Please allow me to interrupt and offer my apology for the outage we experienced today. It was an unusual sequence of events–a perfect storm of sorts, that caused the outage.
- Around midnight CST, one of the primary app servers experienced a hardware issue (between the motherboard and hard drive), but in a way that caused our monitoring systems to not detect the problem.
- The server was performing, the web server was up, Ruby and other critical services were responding, and the hard drives were all responding. Yet, the Blinksale app itself was not responsive. And to state the obvious, our monitoring systems didn’t catch this.
- So in addition to experiencing the hardware failure on a key app server, the monitoring systems that were tracking a few dozen different aspects of network, hardware, and software systems, also failed to detect the specific (and unusual) type of hardware failure.
- As soon as the issues were discovered, we put two engineers on the problem — one hardware/network and one software development.
- This morning early, we began communicating about the issues, primarily via Twitter, and posted a “noon – 2pm” target to be back online.
- We responded to almost all tweets and customer support requests, and most within an hour.
- We posted email addresses, and both our support phone number and my direct phone number on Twitter.
- Today at about 2:00 pm, Blinksale went back online successfully.
- Improved monitoring coverage and redundancy in monitoring systems.
- Additional app servers (both cloud-based and traditional)
- Improved fail-over support for each server.

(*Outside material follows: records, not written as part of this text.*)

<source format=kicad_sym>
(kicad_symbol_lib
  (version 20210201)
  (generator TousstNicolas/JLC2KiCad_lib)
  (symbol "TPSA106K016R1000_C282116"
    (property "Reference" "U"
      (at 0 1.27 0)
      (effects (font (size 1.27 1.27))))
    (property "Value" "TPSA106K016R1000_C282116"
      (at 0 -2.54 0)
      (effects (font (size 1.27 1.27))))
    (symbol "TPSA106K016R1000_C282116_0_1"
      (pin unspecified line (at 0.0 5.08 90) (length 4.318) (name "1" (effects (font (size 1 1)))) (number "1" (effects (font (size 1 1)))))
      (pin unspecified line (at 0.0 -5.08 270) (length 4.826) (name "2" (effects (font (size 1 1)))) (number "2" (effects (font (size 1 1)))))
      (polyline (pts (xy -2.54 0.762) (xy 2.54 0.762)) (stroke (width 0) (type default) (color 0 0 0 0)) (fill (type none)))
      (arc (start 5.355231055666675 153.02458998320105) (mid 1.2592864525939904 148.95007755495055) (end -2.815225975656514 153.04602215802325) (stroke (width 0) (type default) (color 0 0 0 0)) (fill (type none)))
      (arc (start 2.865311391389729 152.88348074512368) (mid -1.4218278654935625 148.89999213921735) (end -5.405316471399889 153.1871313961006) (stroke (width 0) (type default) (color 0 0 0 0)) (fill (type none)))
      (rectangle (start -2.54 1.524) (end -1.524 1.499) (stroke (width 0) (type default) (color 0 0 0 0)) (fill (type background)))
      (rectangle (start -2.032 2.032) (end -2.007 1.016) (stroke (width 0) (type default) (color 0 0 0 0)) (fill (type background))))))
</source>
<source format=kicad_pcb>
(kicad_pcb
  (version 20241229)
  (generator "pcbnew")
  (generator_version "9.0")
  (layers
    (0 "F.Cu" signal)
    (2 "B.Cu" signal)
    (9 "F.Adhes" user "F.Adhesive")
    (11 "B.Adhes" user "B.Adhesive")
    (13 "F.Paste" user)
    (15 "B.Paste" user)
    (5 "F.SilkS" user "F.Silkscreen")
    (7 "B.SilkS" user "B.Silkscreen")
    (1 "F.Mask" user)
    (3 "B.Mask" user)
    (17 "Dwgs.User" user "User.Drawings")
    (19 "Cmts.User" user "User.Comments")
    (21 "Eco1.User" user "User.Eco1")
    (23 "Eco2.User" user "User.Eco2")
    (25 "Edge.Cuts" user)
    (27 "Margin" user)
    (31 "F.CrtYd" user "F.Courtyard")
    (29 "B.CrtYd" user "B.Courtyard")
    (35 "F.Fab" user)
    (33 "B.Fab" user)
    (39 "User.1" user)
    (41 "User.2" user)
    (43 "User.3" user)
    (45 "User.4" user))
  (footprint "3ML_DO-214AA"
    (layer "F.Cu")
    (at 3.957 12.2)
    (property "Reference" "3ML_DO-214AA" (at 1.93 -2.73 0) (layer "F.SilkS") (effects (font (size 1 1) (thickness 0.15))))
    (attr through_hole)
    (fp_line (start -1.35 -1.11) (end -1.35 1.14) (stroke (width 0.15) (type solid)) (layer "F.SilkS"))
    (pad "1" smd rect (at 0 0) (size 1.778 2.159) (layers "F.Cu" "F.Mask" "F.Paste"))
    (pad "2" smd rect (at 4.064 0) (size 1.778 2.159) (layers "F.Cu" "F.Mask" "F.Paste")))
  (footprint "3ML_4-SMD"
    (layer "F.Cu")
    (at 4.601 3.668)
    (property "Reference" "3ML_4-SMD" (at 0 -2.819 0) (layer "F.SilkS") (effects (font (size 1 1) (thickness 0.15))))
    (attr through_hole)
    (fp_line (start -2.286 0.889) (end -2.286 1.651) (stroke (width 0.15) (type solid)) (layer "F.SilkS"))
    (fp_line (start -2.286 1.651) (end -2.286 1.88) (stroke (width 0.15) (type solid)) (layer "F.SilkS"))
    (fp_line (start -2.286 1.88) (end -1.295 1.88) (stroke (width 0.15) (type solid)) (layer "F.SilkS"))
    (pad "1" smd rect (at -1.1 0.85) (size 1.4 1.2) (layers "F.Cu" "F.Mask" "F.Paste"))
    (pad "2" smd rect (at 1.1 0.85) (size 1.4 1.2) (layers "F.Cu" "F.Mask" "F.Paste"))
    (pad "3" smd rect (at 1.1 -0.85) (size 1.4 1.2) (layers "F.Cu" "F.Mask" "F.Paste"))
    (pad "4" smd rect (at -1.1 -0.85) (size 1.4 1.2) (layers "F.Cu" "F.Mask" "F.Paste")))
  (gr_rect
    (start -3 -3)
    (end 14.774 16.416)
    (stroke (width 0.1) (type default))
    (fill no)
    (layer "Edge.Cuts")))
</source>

- Consider off-site, DNS-based load balancing and fail-over setup.
I am proud of our team, their response, and the end-result today. However, I am very disappointed, especially in light of our infrastructure investments in the previous 6 months, that the outage happened in the first place.
We know that you count on us. I have talked to a number of you via phone today and I know how hard it is when you can’t get a critical invoice out so you can get paid.
On behalf of all of us here, please accept our sincere apology–and our commitment to downtime reduction, continued service improvements, and to building a better Blinksale than ever.